### [WORK INSTRUCTION]
The answer is to contain only the line containing "hfov_deg: 28.8" and the lines after it through the last one, each reproduced exactly as it appears below.

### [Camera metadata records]
== == ==
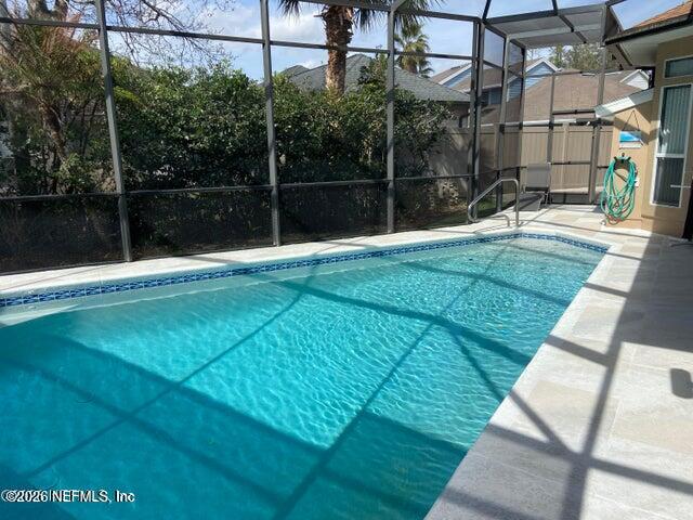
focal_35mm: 26
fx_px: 521
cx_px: 346
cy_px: 260
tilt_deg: -12.3
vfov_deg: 53.1
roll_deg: +0.7
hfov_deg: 67.3
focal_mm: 4.25
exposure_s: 1/2268
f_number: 1.8
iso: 32
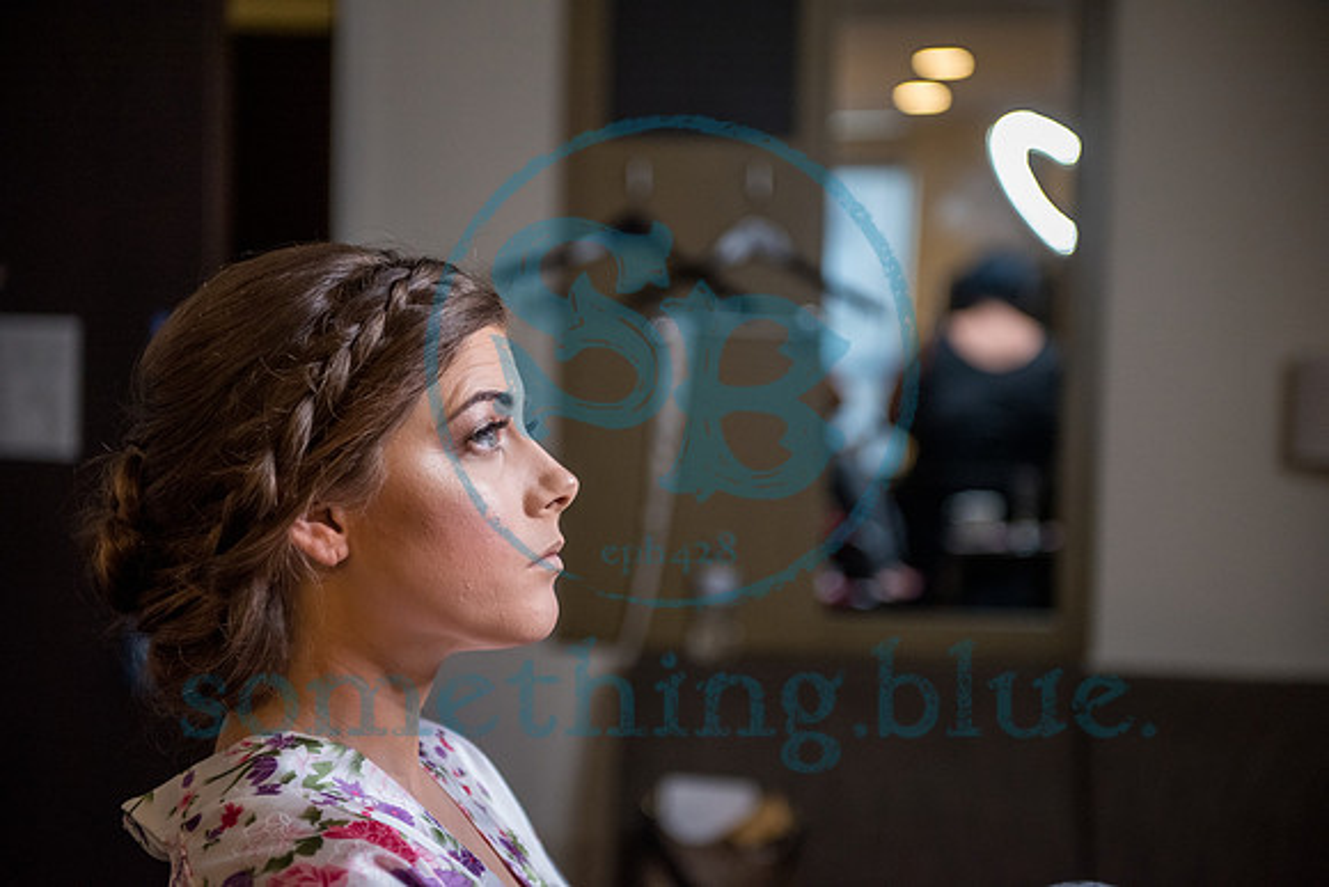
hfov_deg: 28.8
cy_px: 444
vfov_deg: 19.5
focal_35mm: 70
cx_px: 664
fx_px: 2585
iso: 1600
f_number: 2.8
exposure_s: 1/400
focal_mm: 70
== == ==
### [TASK SOLUTION]
hfov_deg: 28.8
cy_px: 444
vfov_deg: 19.5
focal_35mm: 70
cx_px: 664
fx_px: 2585
iso: 1600
f_number: 2.8
exposure_s: 1/400
focal_mm: 70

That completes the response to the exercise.